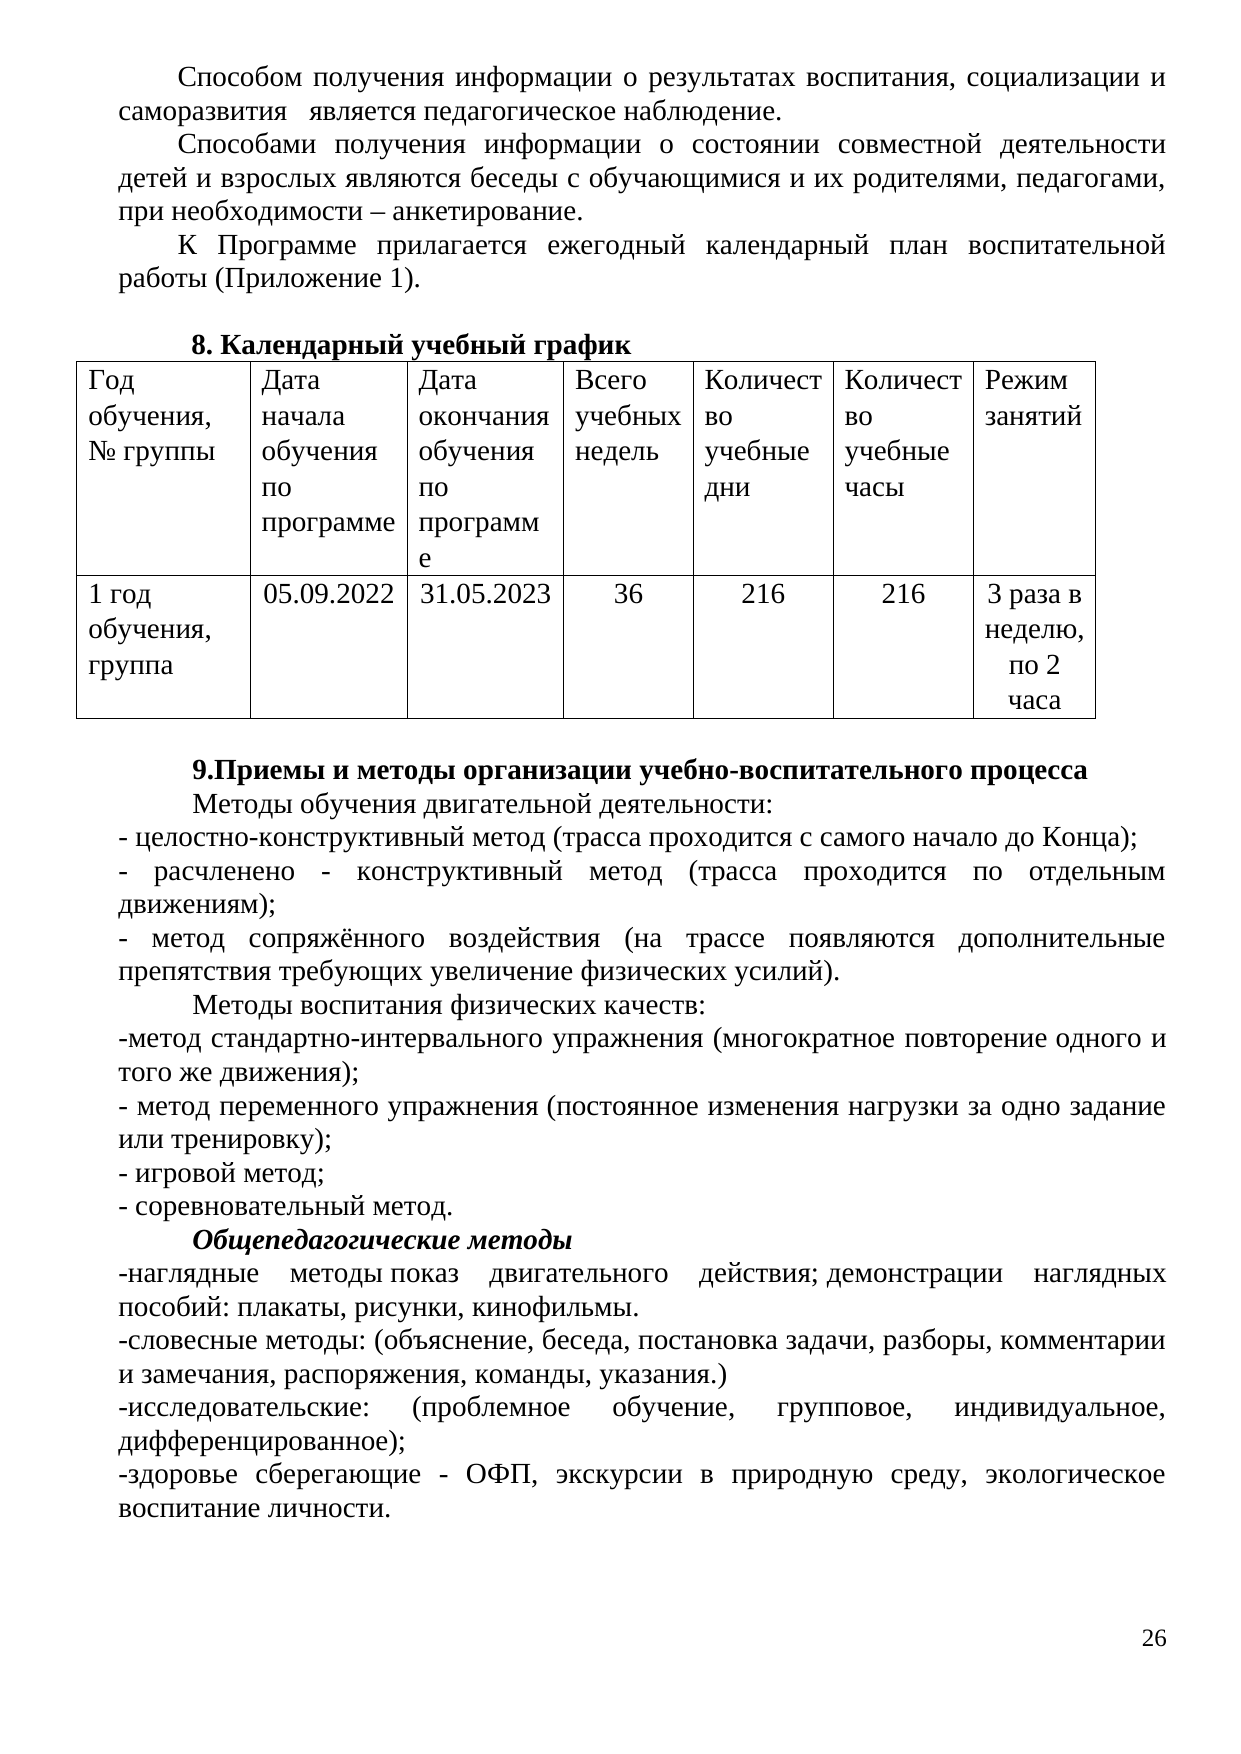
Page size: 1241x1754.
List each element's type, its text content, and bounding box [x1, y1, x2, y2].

table_header Дата начала обучения по программе [251, 362, 407, 575]
table_cell 36 [564, 576, 693, 718]
text К Программе прилагается ежегодный календарный план воспитательной работы (Приложение 1). [118, 227, 1167, 294]
table_header Год обучения, № группы [77, 362, 250, 575]
text -словесные методы: (объяснение, беседа, постановка задачи, разборы, комментарии и замечания, распоряжения, команды, указания.) [118, 1322, 1167, 1389]
text 8. Календарный учебный график [118, 327, 1167, 361]
text - целостно-конструктивный метод (трасса проходится с самого начало до Конца); [118, 819, 1167, 853]
text Общепедагогические методы [118, 1222, 1167, 1255]
table_cell 3 раза в неделю, по 2 часа [974, 576, 1095, 718]
table_header Всего учебных недель [564, 362, 693, 575]
text -метод стандартно-интервального упражнения (многократное повторение одного и того же движения); [118, 1021, 1167, 1088]
text - игровой метод; [118, 1155, 1167, 1188]
text - соревновательный метод. [118, 1188, 1167, 1222]
table_cell 05.09.2022 [251, 576, 407, 718]
table_cell 216 [834, 576, 973, 718]
text -наглядные методы показ двигательного действия; демонстрации наглядных пособий: плакаты, рисунки, кинофильмы. [118, 1255, 1167, 1322]
text Методы обучения двигательной деятельности: [118, 786, 1167, 819]
text 9.Приемы и методы организации учебно-воспитательного процесса [192, 752, 1167, 786]
text Способами получения информации о состоянии совместной деятельности детей и взрослых являются беседы с обучающимися и их родителями, педагогами, при необходимости – анкетирование. [118, 126, 1167, 227]
text - метод переменного упражнения (постоянное изменения нагрузки за одно задание или тренировку); [118, 1088, 1167, 1155]
text - расчленено - конструктивный метод (трасса проходится по отдельным движениям); [118, 853, 1167, 920]
table_header Количест во учебные часы [834, 362, 973, 575]
text -здоровье сберегающие - ОФП, экскурсии в природную среду, экологическое воспитание личности. [118, 1457, 1167, 1524]
table_header Дата окончания обучения по программе [408, 362, 563, 575]
text Методы воспитания физических качеств: [118, 987, 1167, 1021]
table_header Режим занятий [974, 362, 1095, 575]
table_header Количест во учебные дни [694, 362, 833, 575]
text Способом получения информации о результатах воспитания, социализации и саморазвития является педагогическое наблюдение. [118, 59, 1167, 126]
text - метод сопряжённого воздействия (на трассе появляются дополнительные препятствия требующих увеличение физических усилий). [118, 920, 1167, 987]
table_cell 1 год обучения, группа [77, 576, 250, 718]
table_cell 216 [694, 576, 833, 718]
text -исследовательские: (проблемное обучение, групповое, индивидуальное, дифференцированное); [118, 1389, 1167, 1457]
table_cell 31.05.2023 [408, 576, 563, 718]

Try it: Gather all lines of the records that include the word "упражнения".

Written answer:
text -метод стандартно-интервального упражнения (многократное повторение одного и того же движения); [118, 1021, 1167, 1088]
text - метод переменного упражнения (постоянное изменения нагрузки за одно задание или тренировку); [118, 1088, 1167, 1155]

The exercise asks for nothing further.